## The data
[Start of section]

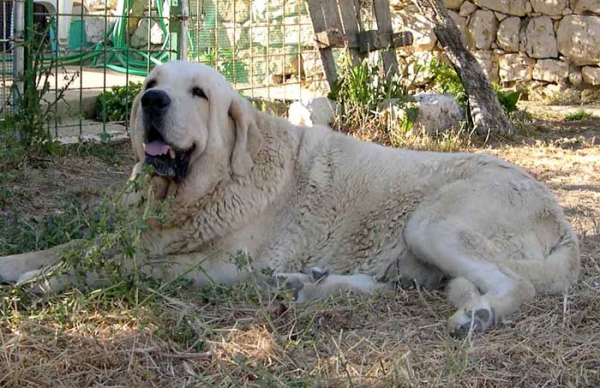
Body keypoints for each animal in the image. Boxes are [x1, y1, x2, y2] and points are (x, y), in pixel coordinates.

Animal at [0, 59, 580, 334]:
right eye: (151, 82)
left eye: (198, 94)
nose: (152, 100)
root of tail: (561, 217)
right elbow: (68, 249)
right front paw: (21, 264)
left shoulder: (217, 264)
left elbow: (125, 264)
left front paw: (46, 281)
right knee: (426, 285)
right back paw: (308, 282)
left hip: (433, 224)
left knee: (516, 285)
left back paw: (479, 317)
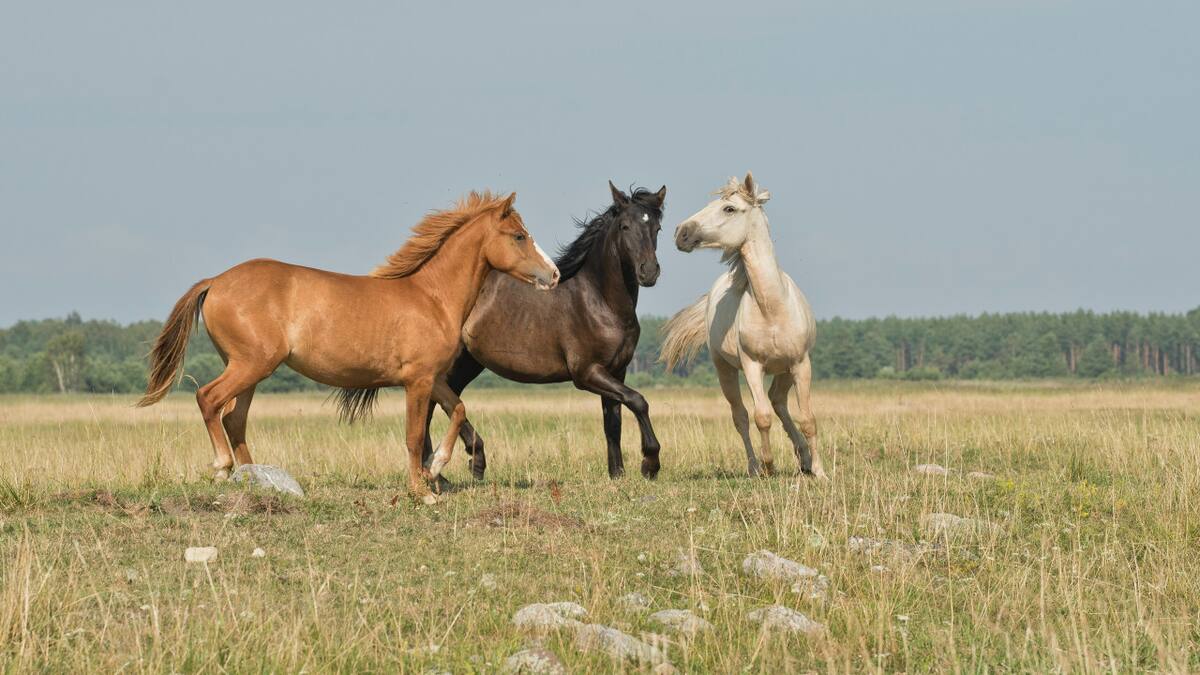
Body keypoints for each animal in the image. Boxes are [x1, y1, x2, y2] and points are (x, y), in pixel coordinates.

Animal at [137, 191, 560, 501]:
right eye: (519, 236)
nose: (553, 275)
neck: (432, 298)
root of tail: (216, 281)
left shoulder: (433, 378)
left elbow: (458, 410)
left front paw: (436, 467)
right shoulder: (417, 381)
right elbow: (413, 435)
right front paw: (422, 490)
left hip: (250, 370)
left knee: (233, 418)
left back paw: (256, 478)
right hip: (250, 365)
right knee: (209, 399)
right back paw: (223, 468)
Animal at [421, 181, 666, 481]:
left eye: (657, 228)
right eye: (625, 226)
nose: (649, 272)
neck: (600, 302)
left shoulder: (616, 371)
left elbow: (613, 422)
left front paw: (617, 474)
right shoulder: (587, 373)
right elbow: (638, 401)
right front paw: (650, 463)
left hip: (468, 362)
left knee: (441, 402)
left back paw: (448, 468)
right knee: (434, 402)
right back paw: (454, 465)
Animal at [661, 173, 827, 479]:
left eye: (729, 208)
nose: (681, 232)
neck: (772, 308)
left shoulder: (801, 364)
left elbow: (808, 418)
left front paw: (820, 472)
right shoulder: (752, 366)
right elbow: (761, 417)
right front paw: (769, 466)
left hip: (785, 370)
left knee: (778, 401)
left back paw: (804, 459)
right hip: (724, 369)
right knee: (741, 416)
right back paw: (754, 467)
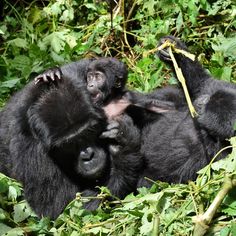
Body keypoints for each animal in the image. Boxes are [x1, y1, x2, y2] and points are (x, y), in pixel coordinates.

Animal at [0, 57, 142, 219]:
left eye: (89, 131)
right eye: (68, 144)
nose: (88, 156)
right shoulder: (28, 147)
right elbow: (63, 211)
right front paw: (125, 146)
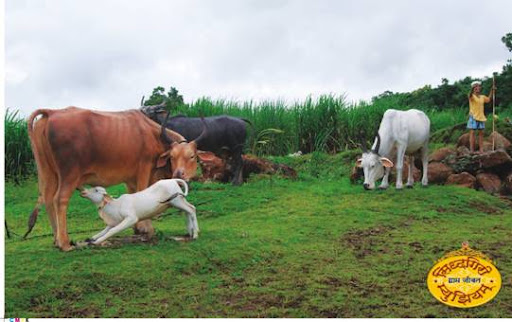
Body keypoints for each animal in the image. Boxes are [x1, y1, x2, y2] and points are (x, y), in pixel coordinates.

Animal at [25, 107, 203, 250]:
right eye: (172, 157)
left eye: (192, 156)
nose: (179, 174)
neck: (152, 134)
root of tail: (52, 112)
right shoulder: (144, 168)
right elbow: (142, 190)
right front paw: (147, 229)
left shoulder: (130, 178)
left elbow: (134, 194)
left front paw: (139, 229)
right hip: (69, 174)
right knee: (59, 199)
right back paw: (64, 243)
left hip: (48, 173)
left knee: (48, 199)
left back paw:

[End of section]
[Start of section]

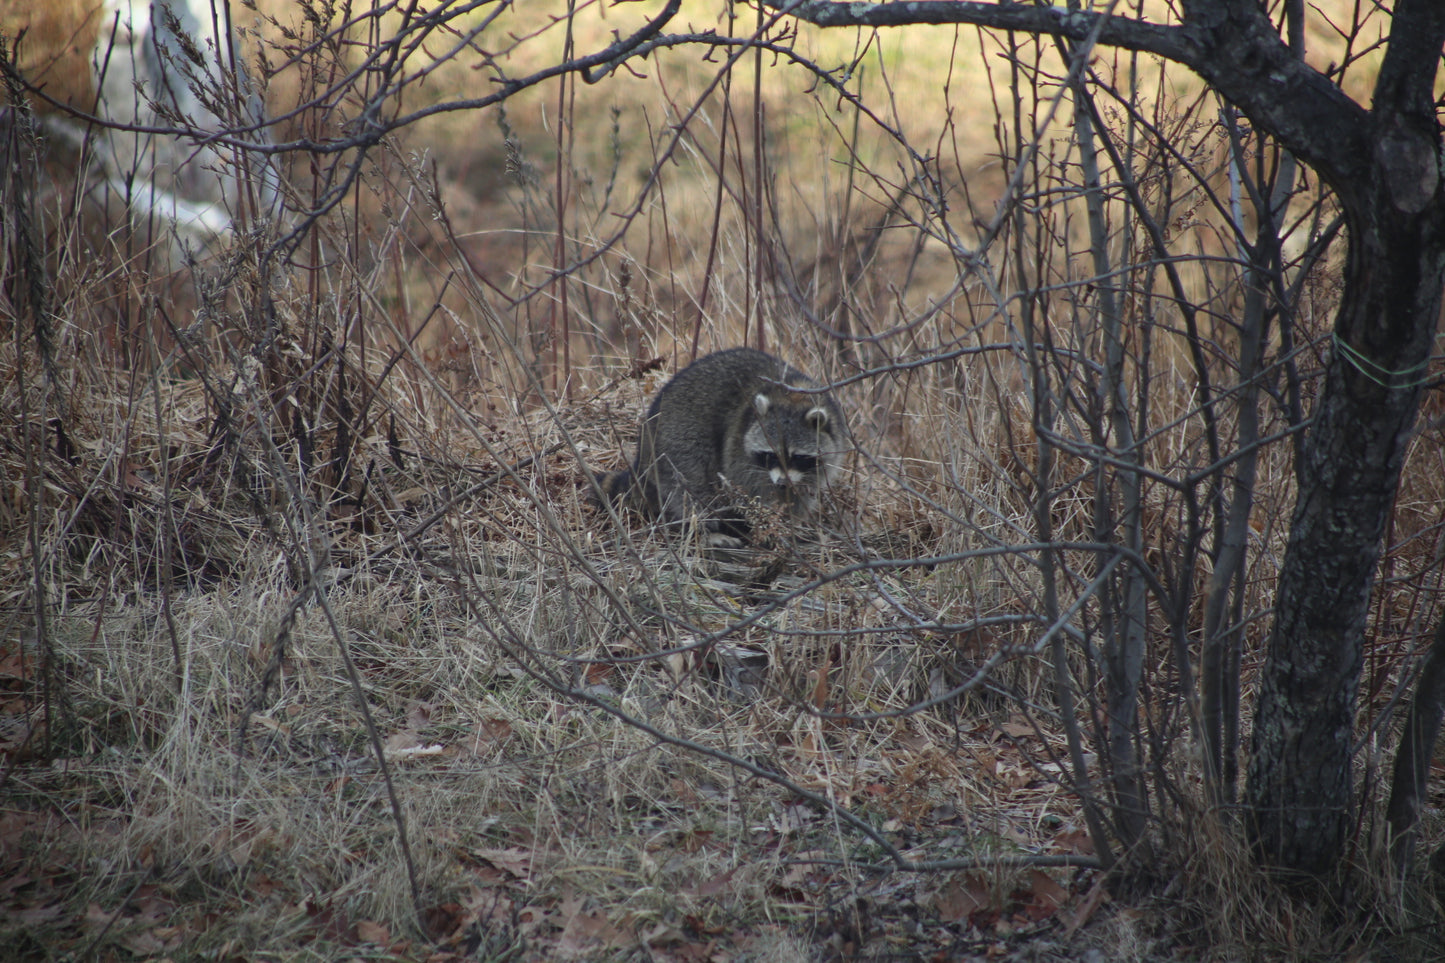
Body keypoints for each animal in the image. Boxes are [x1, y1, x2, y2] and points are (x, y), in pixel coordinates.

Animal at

[End of section]

## What is being asked
Copy each line of the listing that includes "tail".

## Result of this task
root of tail: (561, 217)
root of tail: (216, 281)
root of tail: (52, 112)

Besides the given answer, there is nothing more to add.